- Flag
- Location in Morocco
- Coordinates: 34°02′N 6°50′W﻿ / ﻿34.033°N 6.833°W
- Country: Morocco
- Capital: Rabat

Area
- • Total: 9,580 km^{2} (3,700 sq mi)

Population (2014 census)
- • Total: 2,676,754
- Time zone: UTC+0 (WET)
- • Summer (DST): UTC+1 (WEST)
- ISO 3166 code: MA-07

= Rabat-Salé-Zemmour-Zaer =

Rabat-Salé-Zemmour-Zaër (/fr/; الرباط سلا زمور زعير, alribat salaa zumur zaeir, Berber: Errbaṭ-Sla-Zemmur-Zɛir) was formerly one of the sixteen regions of Morocco from 1997 to 2015. It was situated in north-western Morocco. It covered an area of 9,580 km^{2}, and had a population of 2,676,754 (2014 census). The capital was Rabat.

==Administrative divisions==
The former region was made up of the following provinces and prefectures :

- Prefecture of Rabat (now part of the Rabat-Salé-Kénitra Region)
- Prefecture of Salé (now part of the Rabat-Salé-Kénitra Region)
- Prefecture of Skhirat-Témara (now part of the Rabat-Salé-Kénitra Region)
- Khemisset Province (now part of the Rabat-Salé-Kénitra Region)

==History==
Most of the population of this region was historically concentrated in coastal areas. The first recorded history is centered at Chellah, an early Phoenician settlement at the edge of Rabat along the southern bank of the Oued Bou Regreg. Later the Romans took control and enlarged Chellah, whose ruins are today a prominent archaeological point of interest. Chellah was a significant ancient port city town with remains including the Decumanus Maximus, a forum, a monumental fountain, a triumphal arch, and other ruins.

In the seventeenth century the first regional governmental entity was formed, unifying Rabat and Salé. This regime was the headquarters of Barbary pirates and held sway over a turbulent time.
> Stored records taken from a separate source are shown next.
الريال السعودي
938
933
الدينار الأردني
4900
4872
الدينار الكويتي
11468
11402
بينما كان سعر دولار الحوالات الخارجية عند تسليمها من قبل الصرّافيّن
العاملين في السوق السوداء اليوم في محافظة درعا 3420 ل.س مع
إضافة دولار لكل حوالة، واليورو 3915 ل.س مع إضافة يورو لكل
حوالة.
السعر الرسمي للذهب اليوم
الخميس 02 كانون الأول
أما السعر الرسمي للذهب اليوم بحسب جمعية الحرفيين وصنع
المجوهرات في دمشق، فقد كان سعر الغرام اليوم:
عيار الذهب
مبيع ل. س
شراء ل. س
== Anthropological genetic studies ==
In a genetic anthropological study of the Arabic-speaking inhabitants of Rabat-Salé-Zemmour-Zaer in Morocco, entitled Exploitation de 15 STRs autosomaux pour l’étude phylogénétique de la population Arabophone de Rabat-Salé- Zemmour-Zaer (Maroc), 387 healthy, unrelated random individuals from the region were analyzed. The scientists concluded that there are deep links that confirm the Arab identity of the Arabic-speaking inhabitants of Rabat-Salé-Zemmour-Zaer at the genetic level as well as at the linguistic and cultural level.
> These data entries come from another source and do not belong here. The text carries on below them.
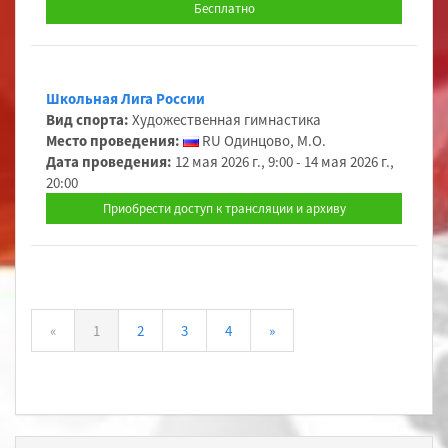
Бесплатно
Школьная Лига России
Вид спорта:
Художественная гимнастика
Место проведения:
RU Одинцово, М.О.
Дата проведения:
12 мая 2026 г., 9:00 - 14 мая 2026 г.,
20:00
Приобрести доступ к трансляции и архиву
«
1
2
3
4
»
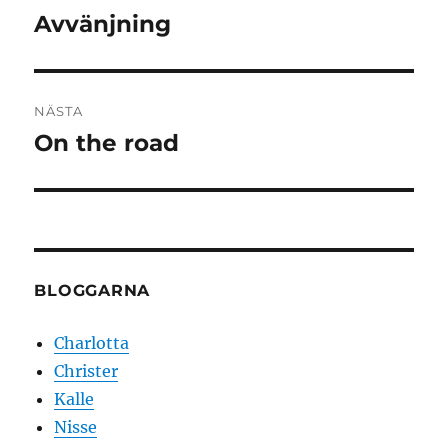
Avvänjning
Föregående
inlägg:
NÄSTA
On the road
Nästa
inlägg:
BLOGGARNA
Charlotta
Christer
Kalle
Nisse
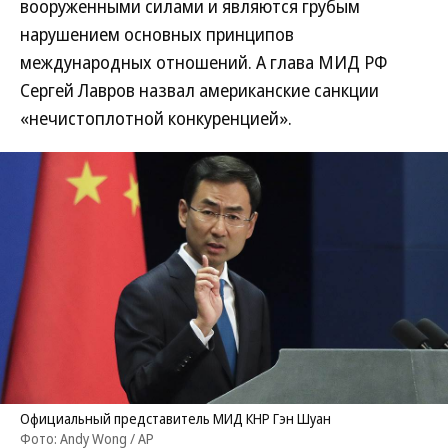
вооруженными силами и являются грубым
нарушением основных принципов
международных отношений. А глава МИД РФ
Сергей Лавров назвал американские санкции
«нечистоплотной конкуренцией».
Официальный представитель МИД КНР Гэн Шуан
Фото: Andy Wong / AP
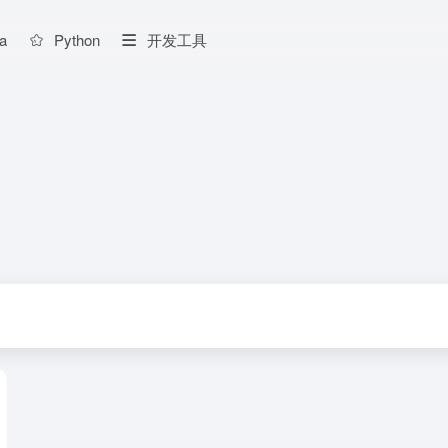
a
Python
开发工具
After studying the genetic affinity of the Arabic-speaking inhabitants of Rabat, Salé, Zemmour, and Zaer, it became clear that there is a strong genetic connection between them and the Arabs of the Middle East, and that they are the product of two migrations from the Middle East and Andalusia, which confirms the recorded Arab history of this region, which has historically known large influxes of Arab tribes.